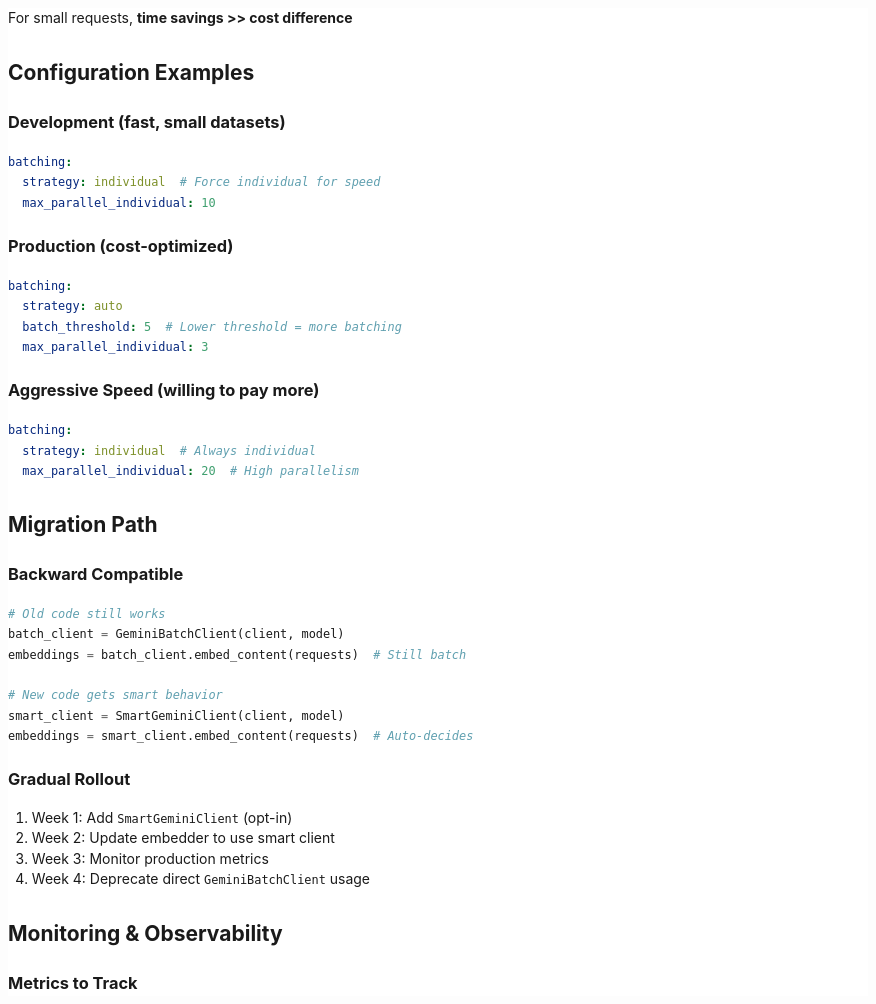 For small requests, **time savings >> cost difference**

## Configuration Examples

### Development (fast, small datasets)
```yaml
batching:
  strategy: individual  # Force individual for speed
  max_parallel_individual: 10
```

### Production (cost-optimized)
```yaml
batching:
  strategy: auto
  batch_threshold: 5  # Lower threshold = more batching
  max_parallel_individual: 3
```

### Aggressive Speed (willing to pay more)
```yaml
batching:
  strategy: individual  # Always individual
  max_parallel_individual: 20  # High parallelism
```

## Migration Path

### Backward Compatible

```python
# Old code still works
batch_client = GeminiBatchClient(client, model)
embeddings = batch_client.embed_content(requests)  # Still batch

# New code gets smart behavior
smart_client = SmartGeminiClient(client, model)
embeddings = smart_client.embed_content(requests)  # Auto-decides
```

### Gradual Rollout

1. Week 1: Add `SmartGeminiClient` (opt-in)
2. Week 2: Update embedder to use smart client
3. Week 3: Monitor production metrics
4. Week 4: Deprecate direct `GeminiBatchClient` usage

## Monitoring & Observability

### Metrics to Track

########

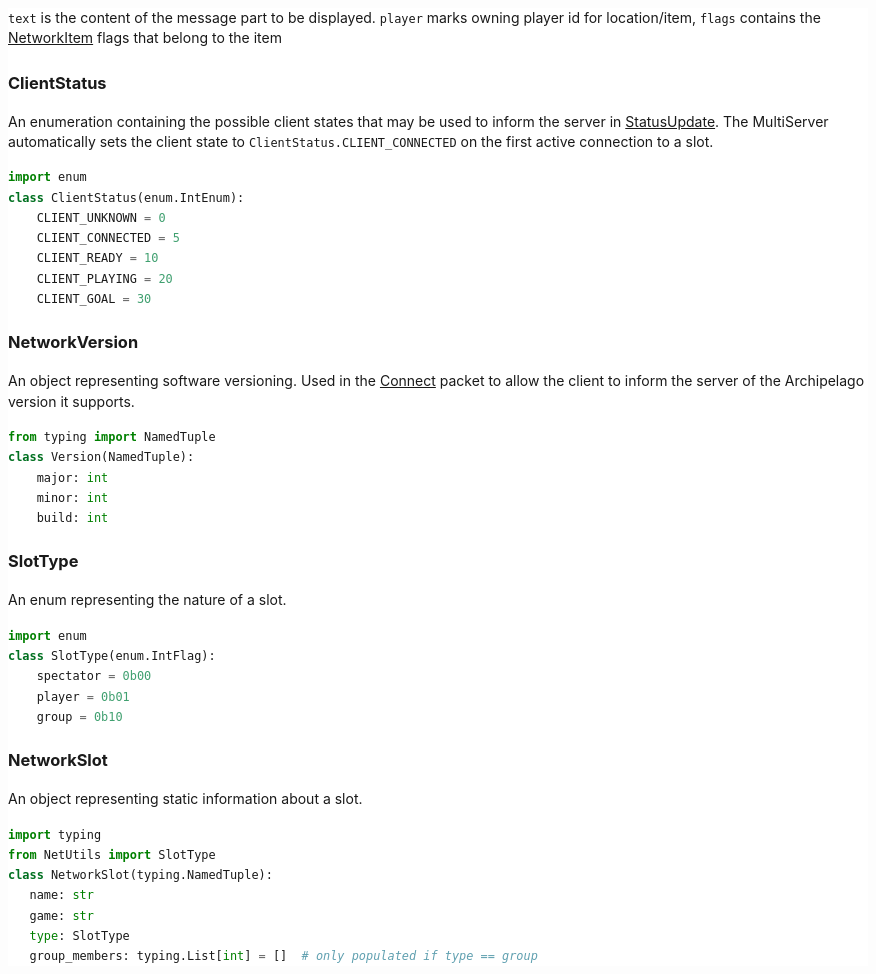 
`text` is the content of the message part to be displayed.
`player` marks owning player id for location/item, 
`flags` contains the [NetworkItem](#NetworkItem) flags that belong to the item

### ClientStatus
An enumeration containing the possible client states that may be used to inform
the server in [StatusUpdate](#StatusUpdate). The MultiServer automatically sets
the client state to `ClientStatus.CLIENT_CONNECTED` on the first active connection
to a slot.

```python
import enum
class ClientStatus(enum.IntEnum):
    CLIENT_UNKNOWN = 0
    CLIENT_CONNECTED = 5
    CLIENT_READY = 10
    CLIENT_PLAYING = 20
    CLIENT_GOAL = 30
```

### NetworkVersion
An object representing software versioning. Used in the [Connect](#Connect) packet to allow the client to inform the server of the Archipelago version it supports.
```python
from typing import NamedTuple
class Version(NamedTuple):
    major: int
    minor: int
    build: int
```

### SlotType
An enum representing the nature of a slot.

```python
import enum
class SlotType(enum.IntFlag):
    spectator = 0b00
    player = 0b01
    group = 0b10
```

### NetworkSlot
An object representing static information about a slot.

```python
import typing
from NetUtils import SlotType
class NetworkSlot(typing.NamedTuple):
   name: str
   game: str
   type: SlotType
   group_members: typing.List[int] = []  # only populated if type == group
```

########

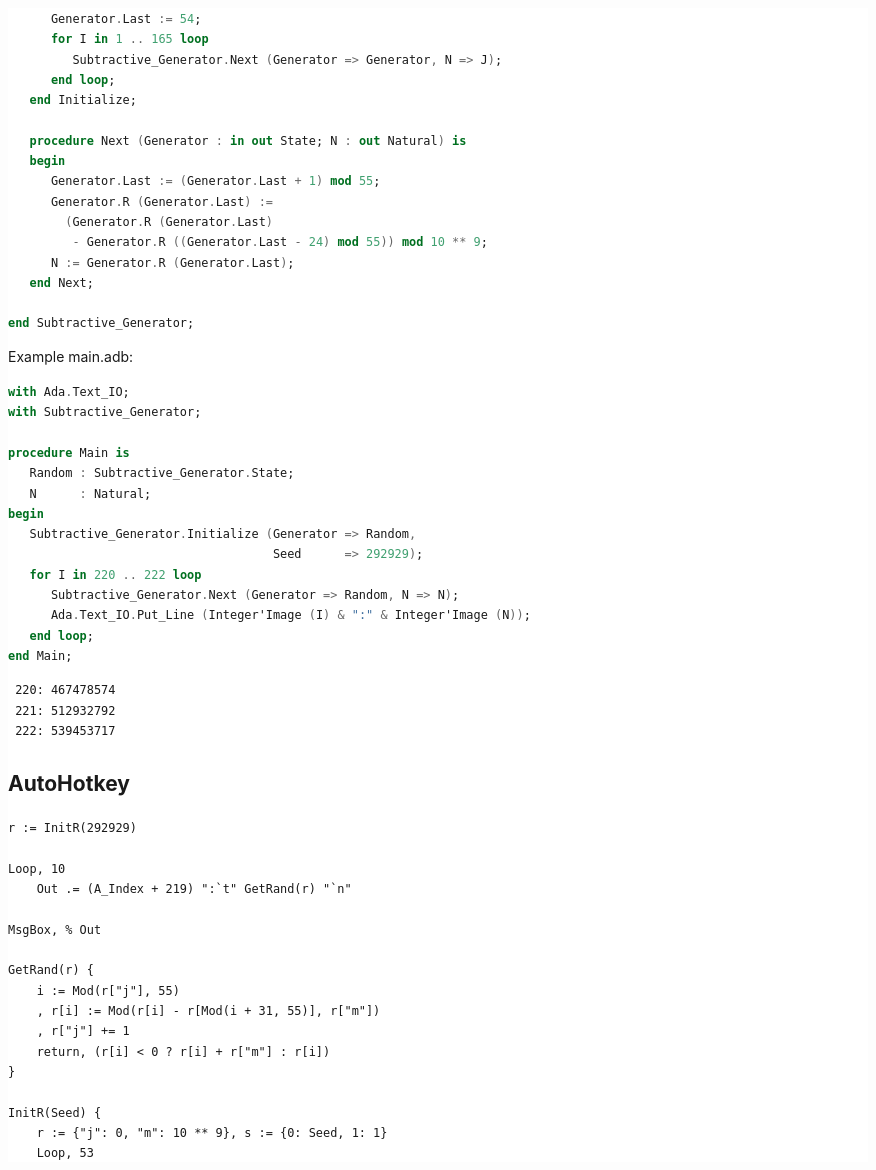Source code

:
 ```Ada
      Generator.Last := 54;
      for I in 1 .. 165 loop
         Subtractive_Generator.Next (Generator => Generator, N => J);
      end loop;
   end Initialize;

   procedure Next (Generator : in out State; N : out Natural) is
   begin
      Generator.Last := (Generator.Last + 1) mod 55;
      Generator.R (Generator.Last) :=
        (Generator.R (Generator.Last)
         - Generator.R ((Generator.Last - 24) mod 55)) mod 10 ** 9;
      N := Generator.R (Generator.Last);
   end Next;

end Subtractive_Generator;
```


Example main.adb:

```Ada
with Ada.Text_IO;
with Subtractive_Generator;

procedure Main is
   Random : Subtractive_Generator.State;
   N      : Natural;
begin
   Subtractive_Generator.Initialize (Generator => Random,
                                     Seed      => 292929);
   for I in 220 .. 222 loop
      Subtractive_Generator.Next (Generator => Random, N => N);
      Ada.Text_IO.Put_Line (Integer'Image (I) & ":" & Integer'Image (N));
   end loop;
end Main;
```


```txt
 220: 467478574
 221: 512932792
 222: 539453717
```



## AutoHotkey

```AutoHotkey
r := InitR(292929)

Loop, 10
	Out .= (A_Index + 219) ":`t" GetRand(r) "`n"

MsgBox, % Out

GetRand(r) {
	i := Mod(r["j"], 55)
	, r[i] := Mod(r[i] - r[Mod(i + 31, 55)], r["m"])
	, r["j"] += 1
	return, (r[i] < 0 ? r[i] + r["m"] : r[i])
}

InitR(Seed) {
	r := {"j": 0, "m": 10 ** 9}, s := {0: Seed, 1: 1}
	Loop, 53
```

########

> DESCRIPTION OF THE TASK
Going through the records above, state how many lines carry "item", with no other text.

> RESPONSE TO THIS TASK
2